I stumbled upon a fantastic editorial today written by Thomas Friedman on “Why I am Pro-Life”.

I’ve quoted part of what he says below, but what is interesting about his writing is that he draws attention to the idea of people getting lost in a debate that has largely lost its significance or meaning. I can recall many conversations where I’ve found myself drawn into an argument that has complete gone off track from where it had first started.

You can argue for hours and hours about a technicality that, in the grand scheme of things, is of little significance. When you’ve lost sight of the “why”, then it’s a sign that you should just stop talking.

Abortion is an important topic, but I agree wholeheartedly with what he says about the sanctity of life.

In my world, you don’t get to call yourself “pro-life” and be against common-sense gun control — like banning public access to the kind of semiautomatic assault rifle, designed for warfare, that was used recently in a Colorado theater. You don’t get to call yourself “pro-life” and want to shut down the Environmental Protection Agency, which ensures clean air and clean water, prevents childhood asthma, preserves biodiversity and combats climate change that could disrupt every life on the planet. You don’t get to call yourself “pro-life” and oppose programs like Head Start that provide basic education, health and nutrition for the most disadvantaged children. You can call yourself a “pro-conception-to-birth, indifferent-to-life conservative.” I will never refer to someone who pickets Planned Parenthood but lobbies against common-sense gun laws as “pro-life.”

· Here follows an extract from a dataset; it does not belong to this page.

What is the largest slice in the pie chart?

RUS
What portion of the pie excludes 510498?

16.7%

“Pro-life” can mean only one thing: “respect for the sanctity of life.” And there is no way that respect for the sanctity of life can mean we are obligated to protect every fertilized egg in a woman’s body, no matter how that egg got fertilized, but we are not obligated to protect every living person from being shot with a concealed automatic weapon. I have no respect for someone who relies on voodoo science to declare that a woman’s body can distinguish a “legitimate” rape, but then declares — when 99 percent of all climate scientists conclude that climate change poses a danger to the sanctity of all life on the planet — that global warming is just a hoax.

The term “pro-life” should be a shorthand for respect for the sanctity of life. But I will not let that label apply to people for whom sanctity for life begins at conception and ends at birth. What about the rest of life? Respect for the sanctity of life, if you believe that it begins at conception, cannot end at birth. That radical narrowing of our concern for the sanctity of life is leading to terrible distortions in our society.

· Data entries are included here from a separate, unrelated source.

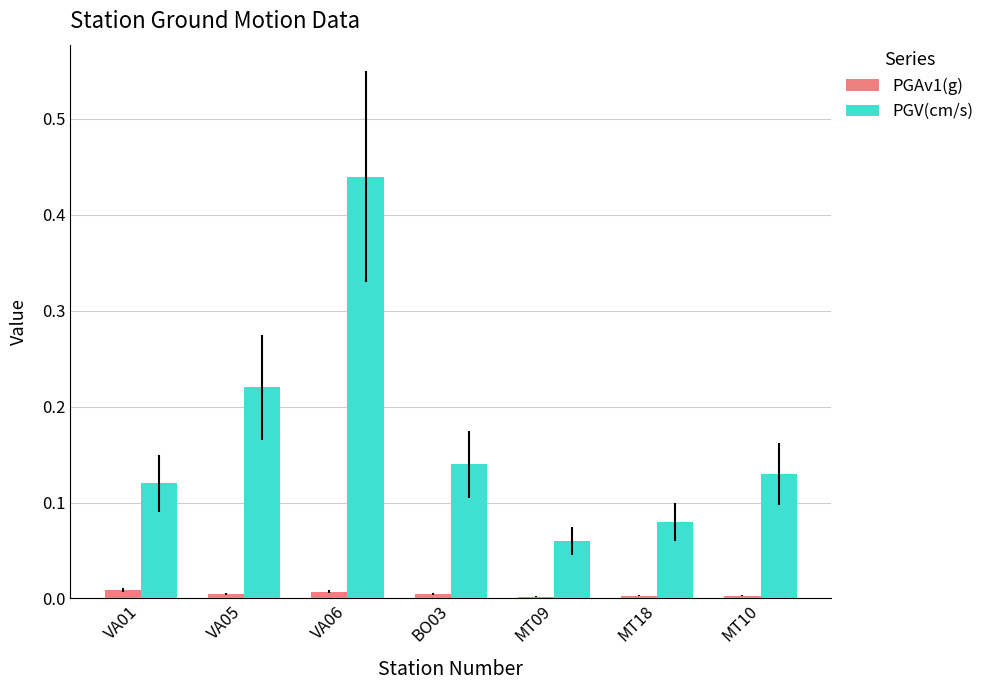

What is the label of the 5th bar from the left?

MT09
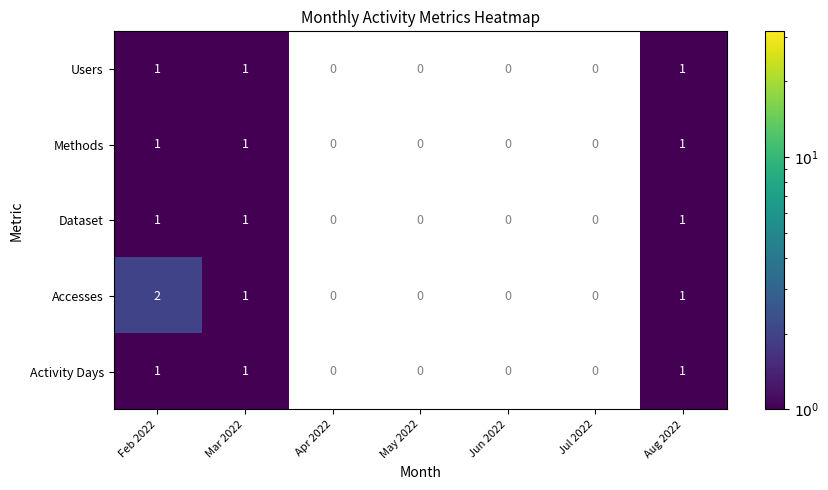

What is the total value across all series at Aug 2022?

5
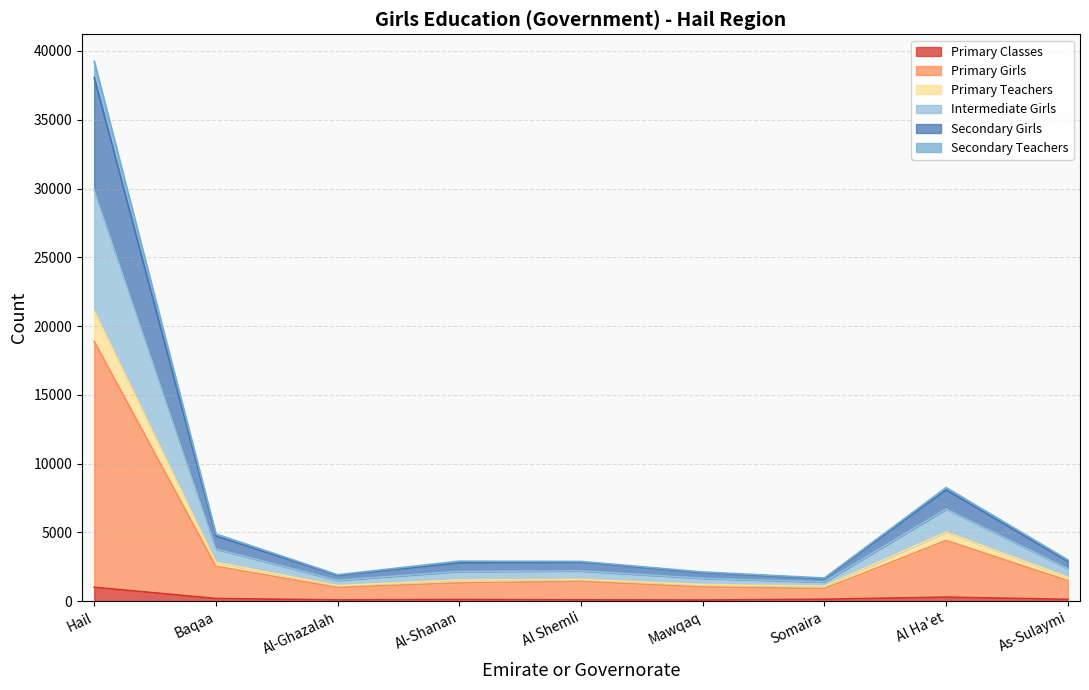

At which category is the sum across all series the highest?

Hail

And on a completely unrelated note, this is another interesting read from the NY Times about China’s “left over” women.


3 thoughts on “The sanctity of life

  1. Have you read Factory Girls or any of the books by Peter Hessler? I find them a rather personal and candid portrayal of China by, I guess, sympathetic foreigners. Factory Girls in particular is a good look at the lives of female migrant workers.

    • Hi Quentin!

      I’ve heard of the book (another friend spoke highly of it) but have never gotten around to reading it just yet – I’ll pop it on my “to do” list when the summer holidays roll around.

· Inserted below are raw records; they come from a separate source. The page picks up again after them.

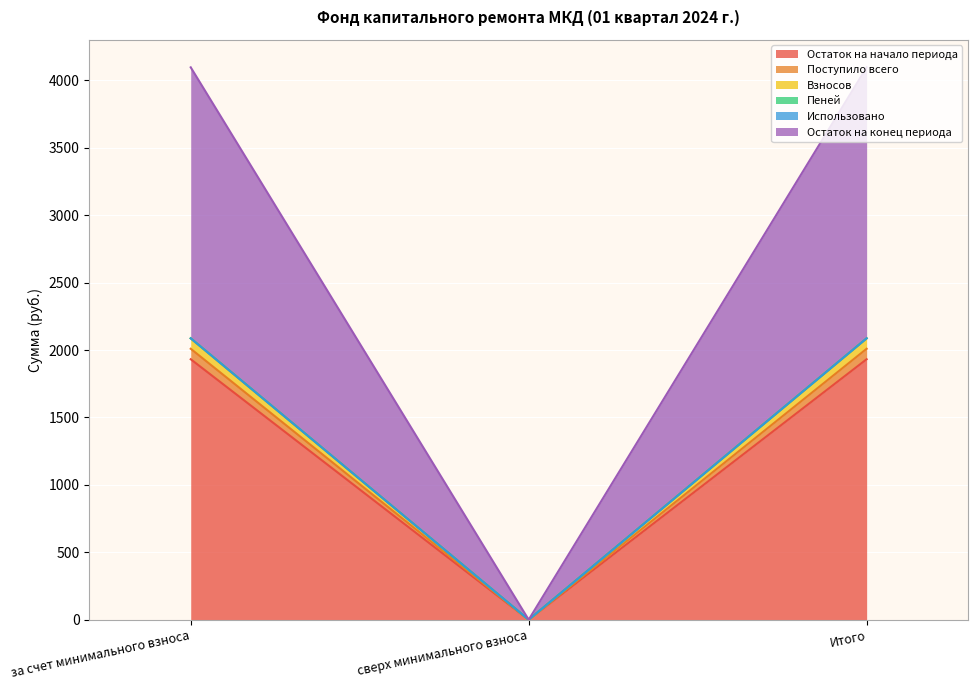

Which category has the lowest value in the Остаток на начало периода series?

сверх минимального взноса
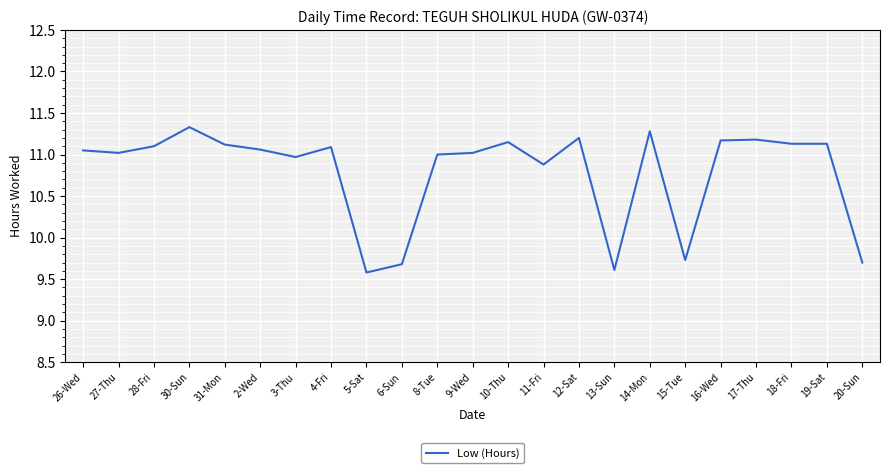

Approximately how many times larger is the value at 10-Thu compared to 2-Wed?

1.0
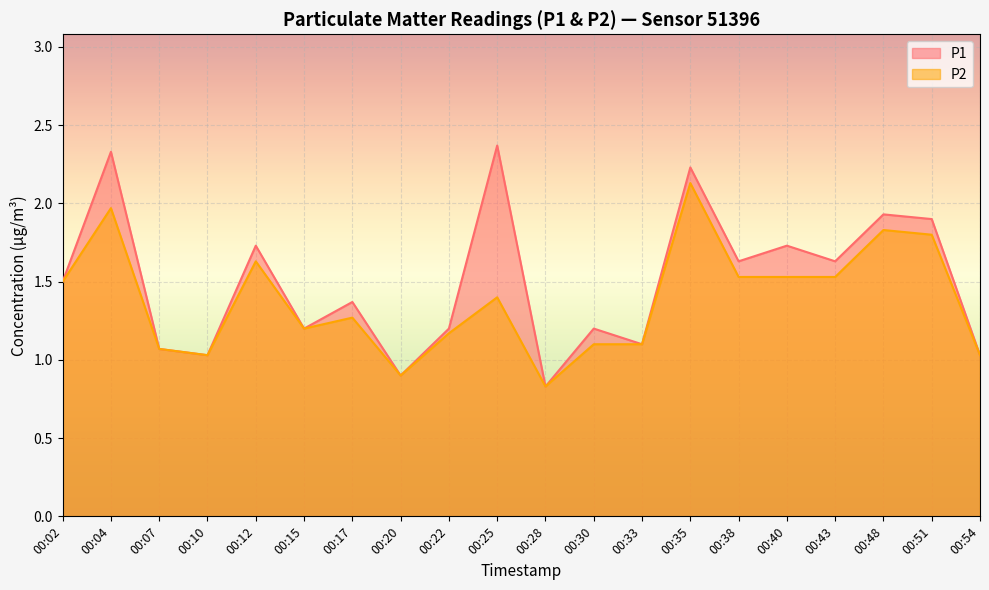

True or false: P1 and P2 intersect in this chart.

False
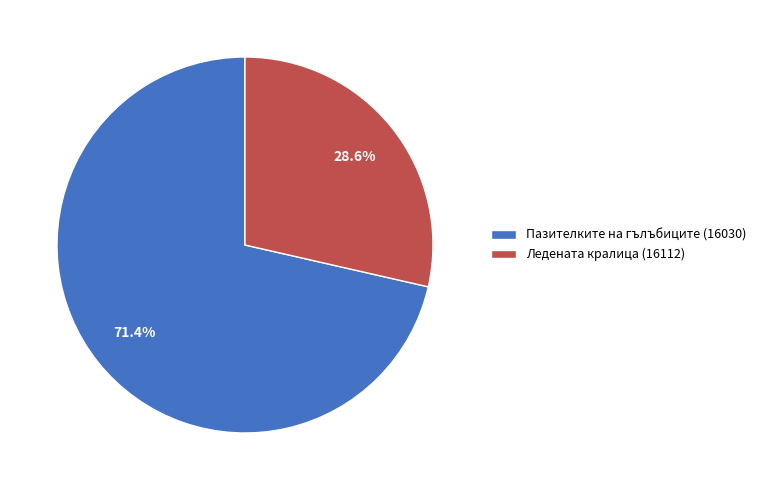

Which slice is the largest?

Пазителките на гълъбиците (16030)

  2. Alice, I just read the ‘leftover women’ article… I have no words. I must have read that article with half my jaw hanging.

    But the sad thing is, the more I think about it, the more I can recognise these sorts of attitudes during my time in China. Overall, the people I’ve had contact with all hold rather “traditional” family ideals — whether a woman has to get married at all, doesn’t seem to be something up for debate. And I think these “traditional values” messages affect women disproportionally: don’t get educated, don’t aspire in the workplace, stay out of the leadership hierarchy altogether. And, as someone who believes that education is empowerment…

    This makes me sad. A bit angry. Mainly sad.